Trinitarian musings arising from some private discussions with a group of friends. (Note: this is a revised version of my original post).

According to classic Trinitarian theology, will is an linked to nature and, since there is a single divine nature, there is also a single divine will. That’s true; there is only one God, God is one, and He is not at war with Himself.

If that is all we say, though, we run into some snags. In the eternal Triune communion, the Father loves the Son and delights in Him; that is a voluntary love, an eternal, unwavering act of will. But if there is only one divine will without any sort of distinction, it seems that the statement “The Father loves the Son” identical to the “The Son loves Himself.” By the same token, the Son loves the Father; is that simply to say that the Father loves Himself? It seems we have to say that there is some sort of differentiation within the one divine will if we are going to talk about an eternal communion of love that is of mutual love of divine Persons.

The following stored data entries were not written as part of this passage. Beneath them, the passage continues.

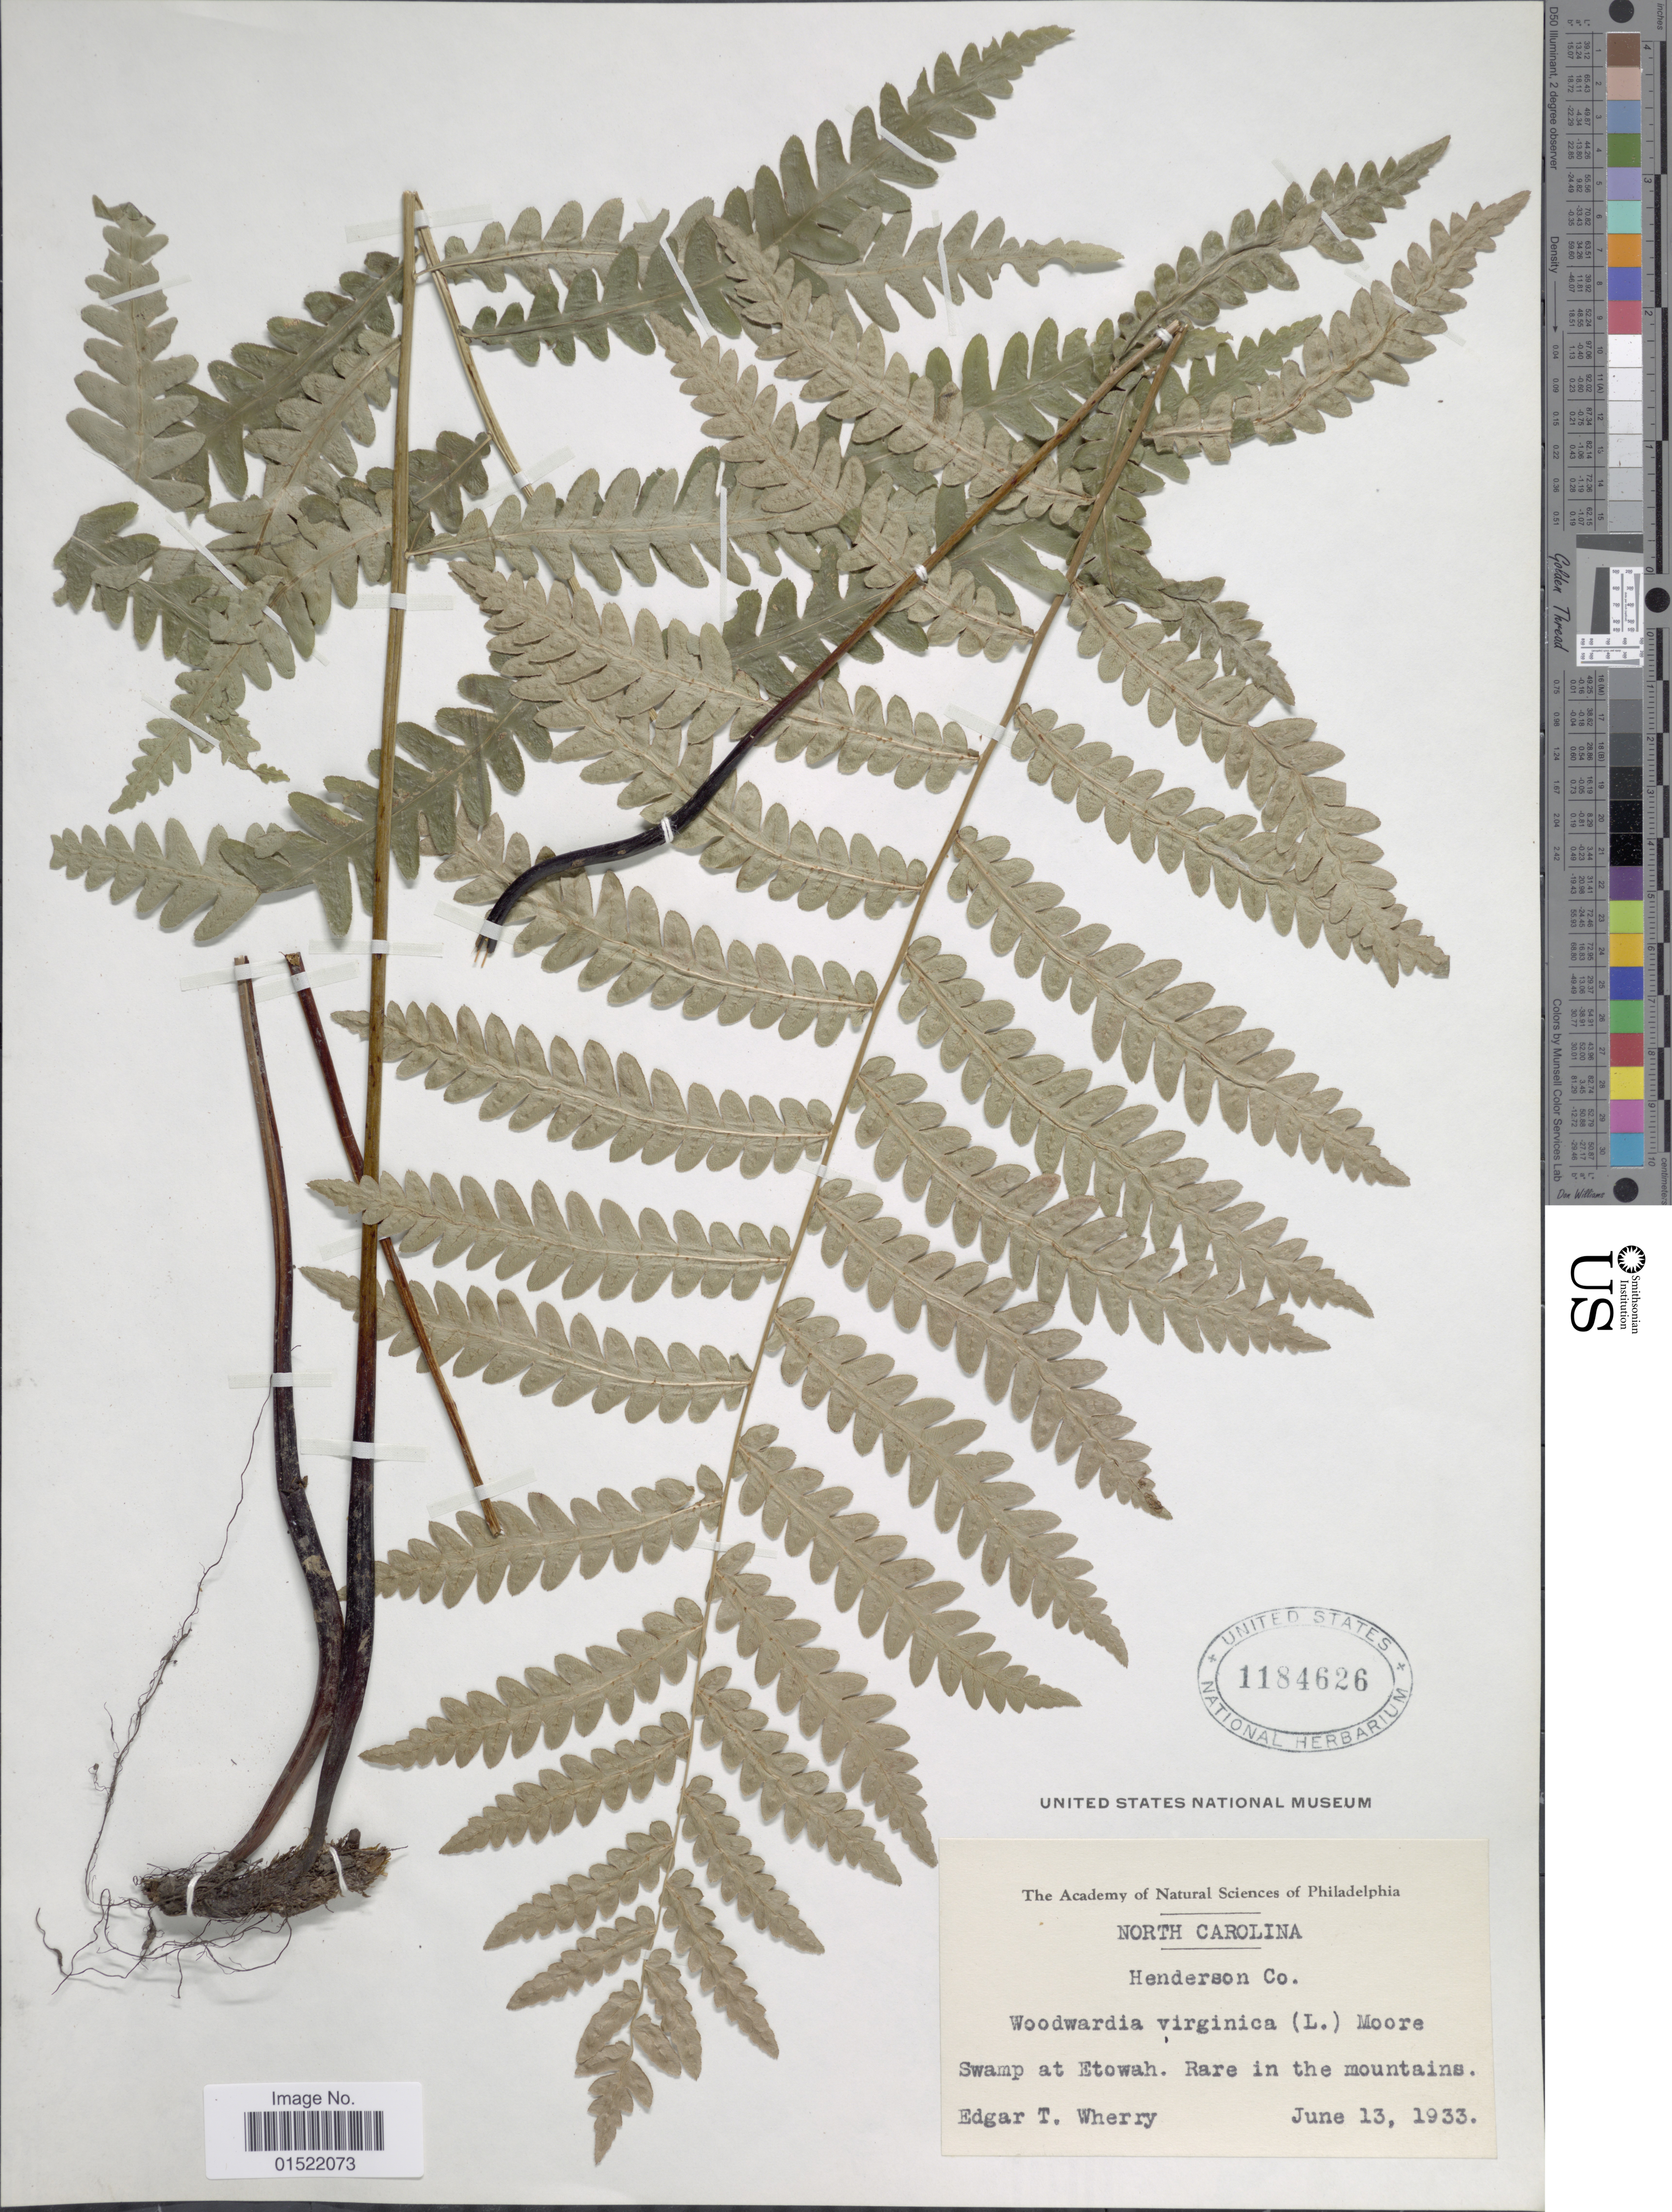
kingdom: Plantae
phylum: Tracheophyta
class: Polypodiopsida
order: Polypodiales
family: Blechnaceae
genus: Woodwardia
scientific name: Woodwardia virginica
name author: (L.) R.M. Sm.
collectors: E. T. Wherry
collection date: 1933-06-13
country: United States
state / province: North Carolina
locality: Henderson Co., swamp at Etowah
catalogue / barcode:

When we turn to the economy of redemption, we find a similar differentiation: The Father sends the Son because he wills to send the Son. The Son does not will to send the Son in the same way that the Father does; He wills to be sent. Both will the mission, but that one will has paternal and filial “inflections.”

It’s not the case that the Father and Son come to agreement. The single divine will is not the product of some process of coming-to-agreement. To say that there is a single divine will is to say that the Father and Son have always already been in full and entire agreement. But it seems we must also say that the one divine will is a harmony in will of the Father and Son.

In a Trinitarian context, the confession of “one God” means something different than it does in a Unitarian context. So too, the affirmation of “one will” from a Christian does not mean what it means from, say, a Muslim.